Sydney dürfte Ziel vieler Schweizer Studenten werden.

Keystone

Mit dem Abkommen reagieren die Rektoren auch auf die Annahme der Masseneinwanderungsinitiative und den damit verbundenen Ausschluss der Schweiz vom europäischen Austauschprogramm Erasmus.

Zwar wurde eine Zusammenarbeit mit Australien schon vor dem 9. Februar diskutiert, doch das Abstimmungsergebnis gab einen entscheidenden Schub, wie Antonio Loprieno vom Swissuniversities-Vorstand in der «Schweiz am Sonntag» erklärt. «Nach der Abstimmung haben wir uns wieder intensiv mit Australien befasst.»

Davor waren die Pläne auf Eis gelegt. Die Partnerschaft ermöglicht einen Austausch ohne Hürden, sowohl für Studierende als auch Dozenten.
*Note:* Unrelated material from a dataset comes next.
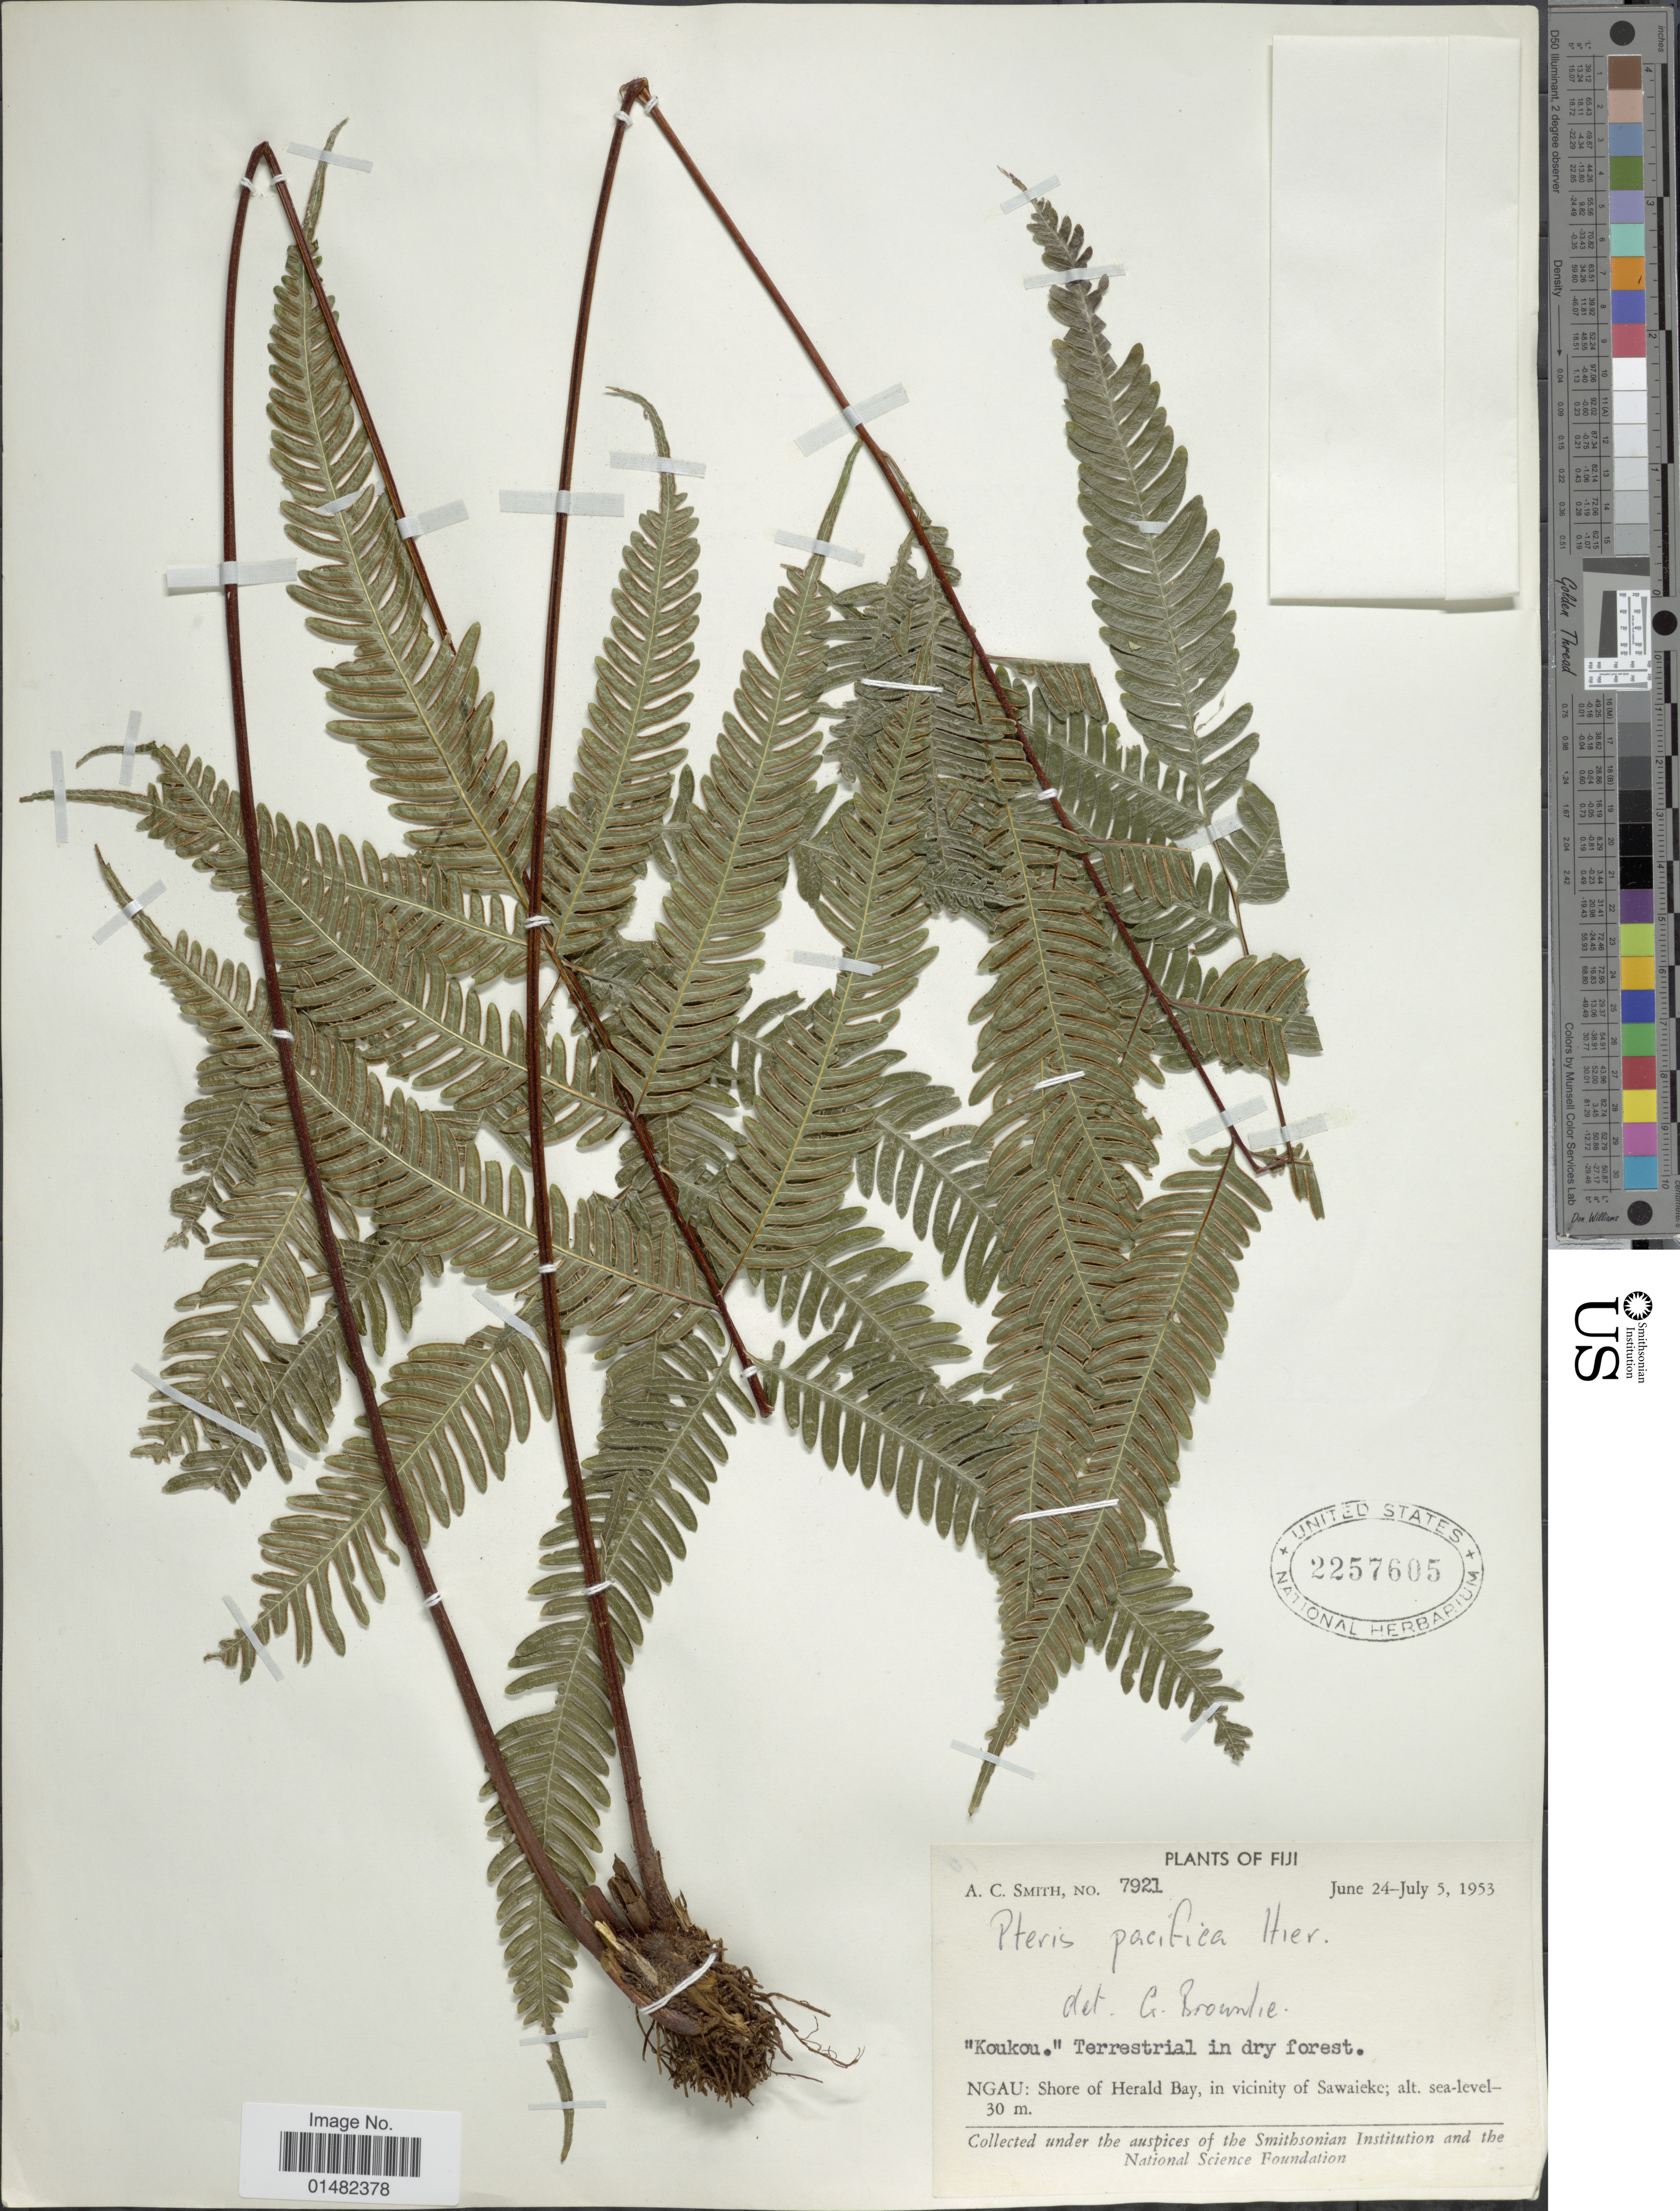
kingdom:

Einerseits lockern die australischen Behörden die Visa-Bestimmungen für Schweizer Studenten, andererseits erhalten die Akademiker finanzielle Unterstützung vom Bund.

Damit wird ein Austauschsemester in Australien nicht nur wegen des Erasmus-Aus attraktiver. Swissuniversities geht es auch um die internationale Reputation der Schweizer Hochschulen. «Eine globale Öffnung ist notwendig, um unseren Forschenden und Lernenden weiterhin Kooperationen auf Augenhöhe bieten zu können», sagt Loprieno.